Le groupe était très actif sur scène mais le public était acteur lui aussi. Outre le fait que le chanteur tendait régulièrement son micro dans la foule pour laisser les connaisseurs chanter à sa place, ils invitaient également la foule monter sur scène pour danser et chanter avec eux dans un pur esprit sex, gore and rock n’ roll.
L’ambiance de folie a battu son plein tout le long de leur prestation, sans aucun répit. Les musiciens comme le public n’ont pu reprendre leur souffle que quand le groupe a quitté la scène sous les applaudissements et remerciements de la salle. Un show un peu trop court à mon gout. Mais nécessaire pour laisser le temps au dernier groupe de jouer.

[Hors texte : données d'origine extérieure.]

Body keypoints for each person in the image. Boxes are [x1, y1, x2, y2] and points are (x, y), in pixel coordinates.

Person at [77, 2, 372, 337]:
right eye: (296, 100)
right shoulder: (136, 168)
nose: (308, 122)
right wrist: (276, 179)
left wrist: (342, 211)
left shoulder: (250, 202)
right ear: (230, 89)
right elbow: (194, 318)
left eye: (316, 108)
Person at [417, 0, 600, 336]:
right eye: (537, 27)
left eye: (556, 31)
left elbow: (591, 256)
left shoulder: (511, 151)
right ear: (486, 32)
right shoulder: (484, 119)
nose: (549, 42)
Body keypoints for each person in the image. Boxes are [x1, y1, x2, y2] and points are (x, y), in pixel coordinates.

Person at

Ma perspicacité légendaire m’a donc permis de prédire que ce serait VIOLENT AFFAIR qui jouerait pour clore cette soirée. Et devinez quoi… Je ne me suis pas trompé.

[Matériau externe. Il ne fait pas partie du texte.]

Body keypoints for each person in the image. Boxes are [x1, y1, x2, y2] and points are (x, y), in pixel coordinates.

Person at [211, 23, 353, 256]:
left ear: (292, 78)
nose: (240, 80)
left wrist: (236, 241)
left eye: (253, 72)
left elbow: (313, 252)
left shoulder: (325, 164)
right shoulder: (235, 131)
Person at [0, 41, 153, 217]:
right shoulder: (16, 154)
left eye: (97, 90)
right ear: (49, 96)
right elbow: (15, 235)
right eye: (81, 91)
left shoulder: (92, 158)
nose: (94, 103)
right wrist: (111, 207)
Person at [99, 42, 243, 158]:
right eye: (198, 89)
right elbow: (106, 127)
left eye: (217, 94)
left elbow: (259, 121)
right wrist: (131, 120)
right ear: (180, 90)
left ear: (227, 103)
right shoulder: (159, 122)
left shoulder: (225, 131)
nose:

C’est donc un sosie maigrichon de Michaël Cumming (Powerman 5000) qui, armé de son micro, a pris d’assaut le Divan du Monde… ou qui a tenté du moins. Pas facile de capter l’audience quand la moitié du public est parti du devant de la scène pour aller discuter avec les membres des groupes précédents. Encore moins facile quand les musiciens qui l’accompagnent ont une dégaine quelconque et des couleurs de cheveux franchement pas réglementaires, n’aidant pas à être pris au sérieux.
Ca c’était pour l’aspect visuel. Pour ce qui est de la présence scénique, le groupe était plutôt dynamique. C’est le blondinet au micro qui faisait tout de même la majorité du travail à lui tout seul. Il faut dire qu’il était monté sur ressorts le bonhomme. Il sautait partout, criait, donnait son micro aux quelques fans dispersés dans le public et faisait des gestes obscènes pour faire encore plus punk.
Mais malgré cet effort, j’ai franchement eu du mal à accrocher. Et à regarder la foule, je n’étais pas le seul. Les américains avaient peine à convaincre l’audience. Pour un second groupe de soirée, ça aurait pu le faire. Mais passer en dernier après ce qu’on a pu voir et entendre juste avant, ce n’était pas le meilleur choix stratégique. Le public était plus occupé à commander de la bière au bar, demander des autographes, acheter des t-shirts ou encore dormir tranquillement sur la terrasse en écoutant les berceuses made in Oklahoma.
Les compos du groupe n’étaient pas nulles pourtant. Il y avait du riff nerveux et du texte engagé mais la sauce ne prenait pas. Il y a des fois comme ça… Le groupe est jeune et a encore du chemin à faire. On verra donc la prochaine fois pour l’ambiance de folie.

Une centaine de personnes avaient fait le déplacement. C’est dommage. PIPES AND PINTS et BANANE METALIK en auraient mérité le triple à eux seuls. Le peu de punks et amateurs de rock n’ roll ont quand même su mettre le boxon dans la salle. Le son était bon mais les techniciens se sont montrés un peu avares en lumières. Ambiance Halloweenesque oblige. C’est des zombies mafieux plein la tête et le son de la cornemuse encore résonant dans mon crane que j’ai quitté les lieux en espérant tout de même revoir au plus vite ces deux groupes qui valaient largement le déplacement.

A bientôt pour de nouvelles chroniques. Till then, stay punk n’ roll.